Discussion in 'Options' started by ADLE, Mar 11, 2006.

  1. I'll be the first to ask.

    What was your plan when you entered this position?
     
    #41     Aug 2, 2007
  2. The 3 choices you outline are all things you can do (plus there are lots of other possible adjustments) and they all make money as long as the stock stays above your short strike. However, once you adjust your position the risk changes again.
    To better understand what you're doing it helps to realise that you actualy have a synthetic short put with a strike of 22.50 which is now far otm - iow you are doing well. Your max profit is your initial credit minus the difference between short strike and price paid for stock. As long as your underlying stays at or above your short strike by expiry you will keep this maximum profit. Isn't that what you wanted? As Eliot said 'what was your initial plan?' now that you have made your profit?
    db
     
    #42     Aug 2, 2007
  3. rcmcfe

    rcmcfe

    Thanks for the response and confirming my thoughts. I'm going to stick with option 1 for now...

    Thanks again.
     
    #43     Aug 2, 2007
  4. pdwst33

    pdwst33

    Am I correct in assuming that early exercise is not common? If that's the case, and you're long stock but short deep itm (which will likely be 100 delta calls say by next week's August expiration), and you have no bias about the stock's direction between now and expiration, does it make sense to wait until expiration next Friday before covering your short call position? This is assuming you do not want to be called out of your long stock position. On that note, are you guaranteed that the counterparty will exercise deep in the money calls? Are there any exceptions? Thank you.
     
    #44     Aug 7, 2007
  5. You don't have a long stock position. You have a DITM CC, which is in fact a DOTM short P. Whatever composes your position doesn't matter, it behaves as a compound unit.

    Ursa..
     
    #45     Aug 7, 2007
  6. If bid price suggests that the call holder can make more money by exercising rather than selling the call you will be at risk for assignment. Otherwise assignment is rare.

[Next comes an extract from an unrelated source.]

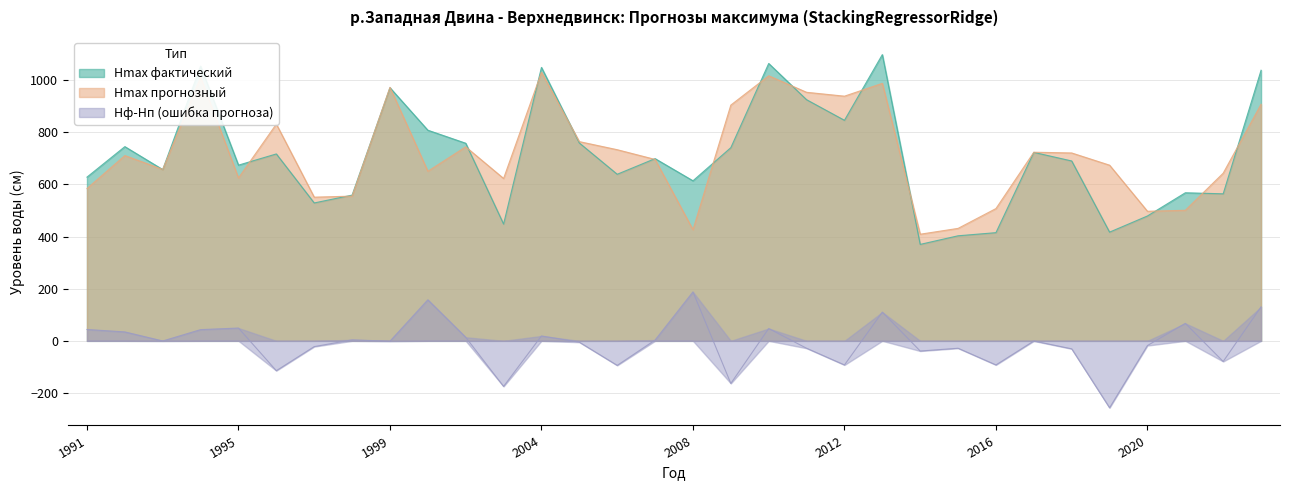

True or false: Hф-Hп and Hmax фактический cross at least once.

False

    Likewise if the ask price suggests slippage it might make sense to re-buy the stock rather then buy back the short call (assuming you have the finances. Also consider transaction fees). Just let the original stock be called away.

    The answer to the question of covering early is usually not clear-cut unless you have strong feelings about stock direction. If you can get a favorable fill then it might make sense to cover early.

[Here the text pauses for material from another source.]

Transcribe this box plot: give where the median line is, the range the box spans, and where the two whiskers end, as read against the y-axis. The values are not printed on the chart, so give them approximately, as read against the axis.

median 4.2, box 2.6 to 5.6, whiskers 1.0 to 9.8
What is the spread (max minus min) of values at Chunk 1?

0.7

    You are virtually guaranteed that an ITM call will be exercised. If it is not, it would likely be a very rare and welcome windfall for you.

    Don
     
    #46     Aug 7, 2007
  7. 1.If a stock option is itm by $0.05 or more at expiry it will be automatically exercised/assigned ($0.01 or more for index options).
    2. If a short option has no/little extrinsic value it is at risk of early assignment (e.g. deep itm short call).
    3. An option can be exercised/assigned at any time prior to expiry, even if it doesn't make sense.
    4. If there is an upcoming dividend a short call is at risk of early assignment depending on the value of the dividend, the cost of carry and the extrinsic value.
    db
     
    #47     Aug 8, 2007
  8. rcmcfe

    rcmcfe

    1 more question:

    Say I sell 1 call for 5.20 (receive 520 premium)...At expiration, the call is worth 2.50 and expires out of the money.

    What happens if I do nothing...? Do I keep all 520 received as premium. Or do I keep only 270 (520-250)? I know I can buy it back before expiration, but I'd like to know how much premium I keep if I do nothing at expiration.

    Thanks.
     
    #48     Aug 16, 2007
  9. rcmcfe

    rcmcfe

    1 more question:

    Say I sell 1 call for 5.20 (receive 520 premium)...At expiration, the call is worth 2.50 and expires out of the money.

    What happens if I do nothing...? Do I keep all 520 received as premium. Or do I keep only 270 (520-250)? I know I can buy it back before expiration, but I'd like to know how much premium I keep if I do nothing at expiration.

    Thanks.
     
    #49     Aug 16, 2007
  10. A call that is OTM at exp has worth zero (0).

    And yes, you can keep all of the premium recieved.